*** Opening of DATA FOR THE TASK ***

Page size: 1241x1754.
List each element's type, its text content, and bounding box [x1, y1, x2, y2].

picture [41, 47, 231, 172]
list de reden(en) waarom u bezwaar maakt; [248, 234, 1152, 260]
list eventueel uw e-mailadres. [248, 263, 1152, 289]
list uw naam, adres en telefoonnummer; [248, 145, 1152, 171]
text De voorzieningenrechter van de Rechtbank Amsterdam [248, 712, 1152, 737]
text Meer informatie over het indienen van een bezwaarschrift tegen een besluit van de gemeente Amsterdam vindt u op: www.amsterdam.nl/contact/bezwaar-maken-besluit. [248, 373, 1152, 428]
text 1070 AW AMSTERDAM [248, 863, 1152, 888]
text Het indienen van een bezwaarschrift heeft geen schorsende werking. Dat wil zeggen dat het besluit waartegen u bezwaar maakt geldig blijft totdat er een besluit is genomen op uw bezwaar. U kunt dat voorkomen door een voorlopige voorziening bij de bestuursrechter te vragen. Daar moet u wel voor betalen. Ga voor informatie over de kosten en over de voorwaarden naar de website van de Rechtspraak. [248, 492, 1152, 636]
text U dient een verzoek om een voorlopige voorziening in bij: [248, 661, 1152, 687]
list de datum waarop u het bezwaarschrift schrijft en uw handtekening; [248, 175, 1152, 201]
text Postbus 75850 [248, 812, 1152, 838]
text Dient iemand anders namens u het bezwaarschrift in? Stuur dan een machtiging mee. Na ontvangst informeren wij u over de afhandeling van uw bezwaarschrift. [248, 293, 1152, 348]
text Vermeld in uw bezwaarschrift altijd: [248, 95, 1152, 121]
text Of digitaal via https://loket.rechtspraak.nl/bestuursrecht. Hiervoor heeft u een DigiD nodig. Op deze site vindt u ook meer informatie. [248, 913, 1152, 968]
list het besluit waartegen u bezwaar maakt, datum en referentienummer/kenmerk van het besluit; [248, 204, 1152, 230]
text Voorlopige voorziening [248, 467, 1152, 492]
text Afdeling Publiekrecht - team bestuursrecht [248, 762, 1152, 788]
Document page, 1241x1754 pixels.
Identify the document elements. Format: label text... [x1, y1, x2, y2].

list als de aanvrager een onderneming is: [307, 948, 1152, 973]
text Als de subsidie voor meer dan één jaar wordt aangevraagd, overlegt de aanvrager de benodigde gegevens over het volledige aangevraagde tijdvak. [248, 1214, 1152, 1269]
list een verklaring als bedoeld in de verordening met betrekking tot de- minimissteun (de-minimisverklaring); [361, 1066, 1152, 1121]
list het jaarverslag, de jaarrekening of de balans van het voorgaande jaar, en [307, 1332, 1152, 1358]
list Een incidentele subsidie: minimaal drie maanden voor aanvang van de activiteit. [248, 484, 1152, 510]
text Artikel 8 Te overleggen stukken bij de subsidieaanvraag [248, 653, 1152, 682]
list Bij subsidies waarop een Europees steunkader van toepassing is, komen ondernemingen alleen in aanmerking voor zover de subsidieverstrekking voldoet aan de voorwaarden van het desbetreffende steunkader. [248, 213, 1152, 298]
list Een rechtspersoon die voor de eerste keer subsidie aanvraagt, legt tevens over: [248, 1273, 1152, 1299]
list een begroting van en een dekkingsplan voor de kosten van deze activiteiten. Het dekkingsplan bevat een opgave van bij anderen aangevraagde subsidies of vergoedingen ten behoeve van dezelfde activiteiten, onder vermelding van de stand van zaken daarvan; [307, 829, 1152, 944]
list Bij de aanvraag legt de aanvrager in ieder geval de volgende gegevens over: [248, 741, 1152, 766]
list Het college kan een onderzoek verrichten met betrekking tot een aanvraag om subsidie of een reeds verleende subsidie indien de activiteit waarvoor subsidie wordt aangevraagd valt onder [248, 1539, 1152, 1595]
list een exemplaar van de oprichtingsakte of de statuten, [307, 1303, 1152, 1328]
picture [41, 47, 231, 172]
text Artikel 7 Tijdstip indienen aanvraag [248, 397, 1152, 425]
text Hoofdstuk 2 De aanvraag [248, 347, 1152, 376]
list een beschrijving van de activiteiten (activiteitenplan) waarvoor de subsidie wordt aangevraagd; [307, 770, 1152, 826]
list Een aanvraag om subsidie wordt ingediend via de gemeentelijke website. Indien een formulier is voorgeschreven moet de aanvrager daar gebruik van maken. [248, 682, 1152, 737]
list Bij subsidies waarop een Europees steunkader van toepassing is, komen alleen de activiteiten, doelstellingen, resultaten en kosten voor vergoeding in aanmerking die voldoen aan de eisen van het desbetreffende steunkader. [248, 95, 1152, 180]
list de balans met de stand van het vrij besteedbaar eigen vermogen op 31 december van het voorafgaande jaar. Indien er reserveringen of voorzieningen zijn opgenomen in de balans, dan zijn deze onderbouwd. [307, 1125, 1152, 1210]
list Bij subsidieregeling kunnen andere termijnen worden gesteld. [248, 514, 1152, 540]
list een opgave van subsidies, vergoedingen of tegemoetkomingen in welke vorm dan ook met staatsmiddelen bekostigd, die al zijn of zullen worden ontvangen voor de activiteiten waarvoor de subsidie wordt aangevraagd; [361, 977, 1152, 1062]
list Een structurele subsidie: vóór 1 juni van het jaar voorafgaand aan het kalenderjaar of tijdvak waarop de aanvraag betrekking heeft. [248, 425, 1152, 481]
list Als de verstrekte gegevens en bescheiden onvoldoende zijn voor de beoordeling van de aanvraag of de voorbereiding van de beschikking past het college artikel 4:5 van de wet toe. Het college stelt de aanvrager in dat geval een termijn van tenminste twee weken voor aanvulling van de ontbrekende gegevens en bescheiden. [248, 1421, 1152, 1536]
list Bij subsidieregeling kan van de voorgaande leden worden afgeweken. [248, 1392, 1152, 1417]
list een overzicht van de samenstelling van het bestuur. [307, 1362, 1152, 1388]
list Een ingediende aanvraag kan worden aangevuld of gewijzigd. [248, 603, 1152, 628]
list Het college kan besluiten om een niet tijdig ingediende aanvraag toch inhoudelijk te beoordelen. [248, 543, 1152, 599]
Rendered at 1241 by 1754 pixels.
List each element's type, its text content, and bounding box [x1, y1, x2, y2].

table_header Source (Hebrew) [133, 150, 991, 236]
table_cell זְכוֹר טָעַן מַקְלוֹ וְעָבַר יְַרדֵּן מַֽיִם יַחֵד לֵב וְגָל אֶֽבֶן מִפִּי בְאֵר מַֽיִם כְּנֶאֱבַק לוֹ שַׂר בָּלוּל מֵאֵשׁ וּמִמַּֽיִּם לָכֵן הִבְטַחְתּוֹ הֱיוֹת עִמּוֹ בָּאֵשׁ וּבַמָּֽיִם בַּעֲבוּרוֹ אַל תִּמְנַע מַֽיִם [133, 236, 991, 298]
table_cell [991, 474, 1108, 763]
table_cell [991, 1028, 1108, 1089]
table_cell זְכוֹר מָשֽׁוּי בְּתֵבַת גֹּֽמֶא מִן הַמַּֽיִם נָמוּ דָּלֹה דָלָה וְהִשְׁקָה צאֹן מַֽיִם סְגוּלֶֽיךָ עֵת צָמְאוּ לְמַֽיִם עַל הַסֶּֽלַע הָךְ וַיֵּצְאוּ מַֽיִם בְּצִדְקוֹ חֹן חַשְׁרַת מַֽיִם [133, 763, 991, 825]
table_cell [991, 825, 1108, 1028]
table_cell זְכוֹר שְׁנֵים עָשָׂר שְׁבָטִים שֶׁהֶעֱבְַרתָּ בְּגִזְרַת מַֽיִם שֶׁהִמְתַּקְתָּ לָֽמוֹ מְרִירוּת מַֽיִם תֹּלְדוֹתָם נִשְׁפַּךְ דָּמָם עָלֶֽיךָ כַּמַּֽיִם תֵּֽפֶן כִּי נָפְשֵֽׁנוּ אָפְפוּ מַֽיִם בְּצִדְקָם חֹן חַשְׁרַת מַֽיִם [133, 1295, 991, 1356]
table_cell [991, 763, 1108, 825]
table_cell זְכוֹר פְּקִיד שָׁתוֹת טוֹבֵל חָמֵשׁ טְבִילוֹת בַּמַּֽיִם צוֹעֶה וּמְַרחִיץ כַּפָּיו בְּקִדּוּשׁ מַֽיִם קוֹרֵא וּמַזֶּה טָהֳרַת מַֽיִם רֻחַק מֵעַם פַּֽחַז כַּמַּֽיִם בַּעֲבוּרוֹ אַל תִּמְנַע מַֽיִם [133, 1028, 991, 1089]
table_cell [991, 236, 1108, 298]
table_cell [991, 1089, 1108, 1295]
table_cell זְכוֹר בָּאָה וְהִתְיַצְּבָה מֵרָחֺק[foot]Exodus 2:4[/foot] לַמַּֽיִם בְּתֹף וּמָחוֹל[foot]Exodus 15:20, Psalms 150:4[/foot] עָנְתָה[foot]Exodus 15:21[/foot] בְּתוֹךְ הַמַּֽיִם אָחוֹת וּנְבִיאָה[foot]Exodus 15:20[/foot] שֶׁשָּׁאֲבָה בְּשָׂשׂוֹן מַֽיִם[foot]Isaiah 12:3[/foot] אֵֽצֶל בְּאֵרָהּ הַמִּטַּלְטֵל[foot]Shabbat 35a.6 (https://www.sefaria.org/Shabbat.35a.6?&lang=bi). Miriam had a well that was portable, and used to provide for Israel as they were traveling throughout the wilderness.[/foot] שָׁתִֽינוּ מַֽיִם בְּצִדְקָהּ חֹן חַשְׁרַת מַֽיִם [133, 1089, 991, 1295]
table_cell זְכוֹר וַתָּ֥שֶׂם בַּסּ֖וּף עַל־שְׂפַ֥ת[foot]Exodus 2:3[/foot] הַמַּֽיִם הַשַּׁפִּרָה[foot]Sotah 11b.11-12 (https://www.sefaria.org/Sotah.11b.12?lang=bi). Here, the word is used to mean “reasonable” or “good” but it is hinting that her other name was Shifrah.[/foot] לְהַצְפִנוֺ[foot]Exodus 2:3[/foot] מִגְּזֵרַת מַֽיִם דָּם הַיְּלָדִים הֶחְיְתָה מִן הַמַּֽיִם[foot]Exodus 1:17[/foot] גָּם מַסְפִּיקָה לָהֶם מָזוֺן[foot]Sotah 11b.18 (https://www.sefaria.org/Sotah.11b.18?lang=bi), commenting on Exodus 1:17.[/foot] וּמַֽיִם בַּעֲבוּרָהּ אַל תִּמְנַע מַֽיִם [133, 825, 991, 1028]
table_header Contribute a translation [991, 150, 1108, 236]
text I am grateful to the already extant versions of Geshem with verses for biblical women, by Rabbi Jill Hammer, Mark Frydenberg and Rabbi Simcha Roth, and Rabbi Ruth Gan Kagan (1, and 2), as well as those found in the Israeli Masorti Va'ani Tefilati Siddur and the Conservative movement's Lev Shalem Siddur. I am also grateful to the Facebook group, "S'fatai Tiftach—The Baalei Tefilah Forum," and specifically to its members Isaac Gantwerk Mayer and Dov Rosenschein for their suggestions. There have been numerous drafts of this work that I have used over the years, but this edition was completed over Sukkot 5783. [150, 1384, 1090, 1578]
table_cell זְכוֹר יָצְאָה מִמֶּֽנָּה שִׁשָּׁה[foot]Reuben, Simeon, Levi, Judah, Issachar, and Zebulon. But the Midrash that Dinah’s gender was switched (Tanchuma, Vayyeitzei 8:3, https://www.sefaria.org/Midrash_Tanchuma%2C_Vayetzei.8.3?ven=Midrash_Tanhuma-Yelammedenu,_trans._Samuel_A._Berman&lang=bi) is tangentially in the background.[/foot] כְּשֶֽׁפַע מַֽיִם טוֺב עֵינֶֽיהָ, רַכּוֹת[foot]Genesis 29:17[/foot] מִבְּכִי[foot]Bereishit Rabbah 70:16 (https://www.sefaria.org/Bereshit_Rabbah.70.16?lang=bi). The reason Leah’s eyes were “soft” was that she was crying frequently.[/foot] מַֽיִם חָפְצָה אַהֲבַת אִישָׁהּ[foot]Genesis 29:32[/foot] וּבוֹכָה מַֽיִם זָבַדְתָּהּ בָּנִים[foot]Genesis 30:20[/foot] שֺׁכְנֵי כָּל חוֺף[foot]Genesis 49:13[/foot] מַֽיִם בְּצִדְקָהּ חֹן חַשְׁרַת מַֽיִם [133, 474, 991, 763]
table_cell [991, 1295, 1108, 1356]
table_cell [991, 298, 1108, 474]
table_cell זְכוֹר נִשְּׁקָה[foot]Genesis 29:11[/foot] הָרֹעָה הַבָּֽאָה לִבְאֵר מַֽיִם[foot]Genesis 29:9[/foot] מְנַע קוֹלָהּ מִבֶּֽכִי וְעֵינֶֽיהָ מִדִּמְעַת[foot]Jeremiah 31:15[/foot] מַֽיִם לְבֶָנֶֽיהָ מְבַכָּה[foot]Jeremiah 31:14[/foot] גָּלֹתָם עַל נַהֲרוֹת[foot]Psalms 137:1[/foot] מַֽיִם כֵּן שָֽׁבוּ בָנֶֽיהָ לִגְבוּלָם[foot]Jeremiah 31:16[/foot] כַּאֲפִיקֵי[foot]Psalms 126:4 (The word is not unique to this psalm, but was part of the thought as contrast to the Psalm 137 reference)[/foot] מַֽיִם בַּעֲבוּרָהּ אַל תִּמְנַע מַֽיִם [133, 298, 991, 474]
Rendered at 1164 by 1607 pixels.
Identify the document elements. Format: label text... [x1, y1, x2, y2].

*** Close of DATA FOR THE TASK ***

> [TRY IT] Only the lines from the one holding "Rendered at 1164 by 1607 pixels." to the end of the entries above belong in the answer, each copied exactly.

> [RESPONSE TO THE TASK]
Rendered at 1164 by 1607 pixels.
Identify the document elements. Format: label text... [x1, y1, x2, y2].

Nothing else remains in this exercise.